May I add a personal example? Regarding these matters I know what I am talking about, because apart from the danger of bombardments, hunger, etc. during the wartime, no less than three times I have had a close brush with death; the last time a very close one indeed! The first time I was on the verge of death when I suffered from appendicitis and that was only diagnosed after peritonitis had already set in. Afterwards the surgeon told me: "You have escaped through the eye of a needle". The second time it happened in the concentration camp when I was so ill with dysentery that the doctor had already ordered my grave to be dug. And during the last month of our stay there I suffered from heart beri beri (vitamine B deficiency). One morning I tried to get up, fell down and could not breathe anymore. Later on I told Dr. Berg, the missionary doctor, that I had experienced the feeling that if this had lasted for a few more seconds, I would have died. He answered that this indeed was what would have happened, because the heart had stopped beating (heart-arrest as the doctors call it). I am not afraid to die; if I were, my faith in Christ and my almost 40 years in Christ's service would have been a sham and they are not.
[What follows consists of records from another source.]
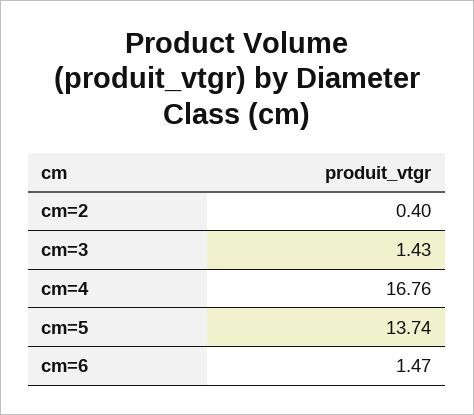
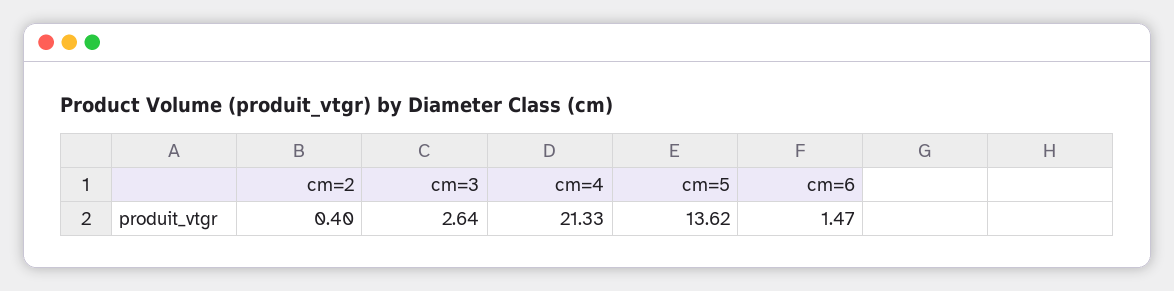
  {
    "cm=2": 0.4,
-   "cm=3": 1.43,
+   "cm=3": 2.64,
-   "cm=4": 16.76,
+   "cm=4": 21.33,
-   "cm=5": 13.74,
+   "cm=5": 13.62,
    "cm=6": 1.47
  }

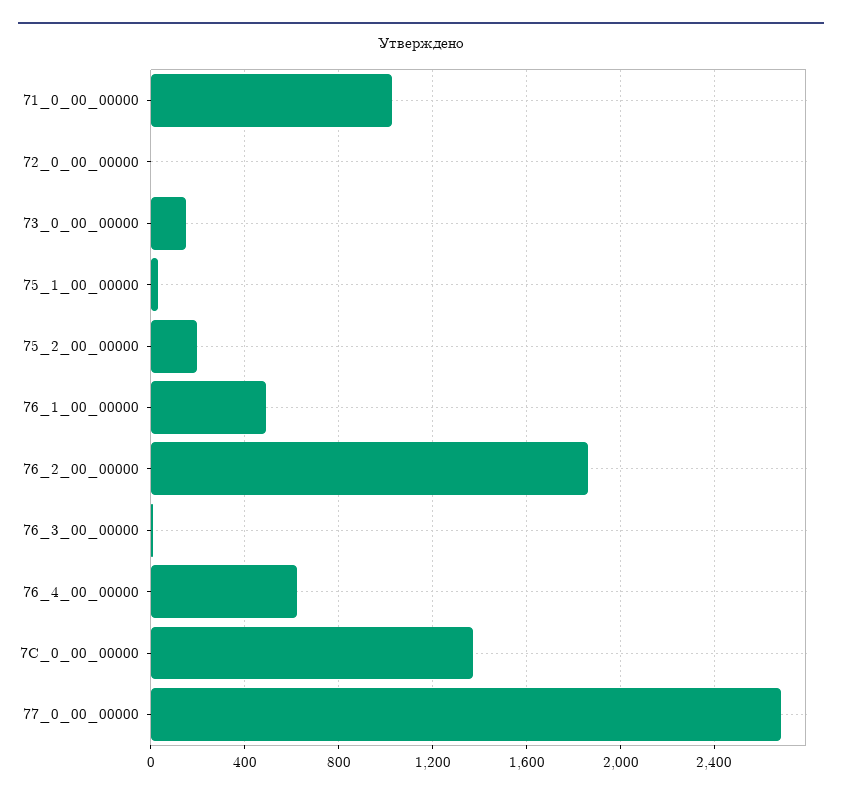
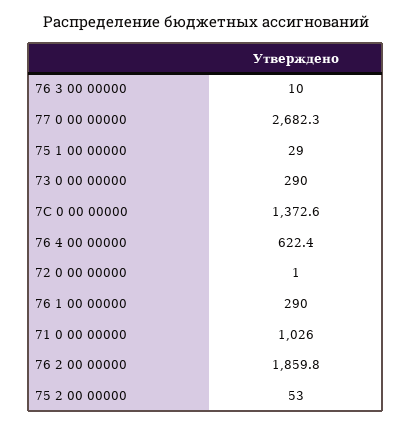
  {
    "71_0_00_00000": 1026,
    "72_0_00_00000": 1,
-   "73_0_00_00000": 150,
+   "73_0_00_00000": 290,
    "75_1_00_00000": 29,
-   "75_2_00_00000": 200,
+   "75_2_00_00000": 53,
-   "76_1_00_00000": 500,
+   "76_1_00_00000": 290,
    "76_2_00_00000": 1859.8,
    "76_3_00_00000": 10,
    "76_4_00_00000": 622.4,
    "7С_0_00_00000": 1372.6,
    "77_0_00_00000": 2682.3
  }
Therefore, if you still belong to those who expect so much fro this life and for whom the world m of God is vague and unreal, start doing it the other way around! Then I can assure you, how incredulously it now may sound to you in your present state of mind, that you too will be enabled by Christ to say when death comes near: "Death, where is thy sting? Hell, where is thy victory?" Radical acceptance of God's grace in Christ, wholehearted confession of sins, unconditional obedience to Him is the condition for that. God is willing to grant you this, but are you willing and ready to accept it? It is a matter of life eternal or everlasting misery; there is no third possibility.

"And as it is the lot of men to die once, and after death comes judgment, so Christ was offered once to bear the burden of men's sins, and will appear a second time - sin done away - to bring salvation to those who are waiting for Him" (Hebr. 9 : 28 NEB). Christ called those who belong to Him "children of the resurrection". Let us daily rejoice in the fact that we are.

NOTES:

(*) Friedrich Nietzsche discussing the plays of Aeschylus.

(**) The names these gentlemen use for themselves grow fancier every year. First it was "undertakers"; then: "funeral directors"; now the genteel word to use is "morticians". Who knows what beauty in names we still may expect in the near future? With an eye upon the great advances in creative embalming, may I suggest: Preservationists?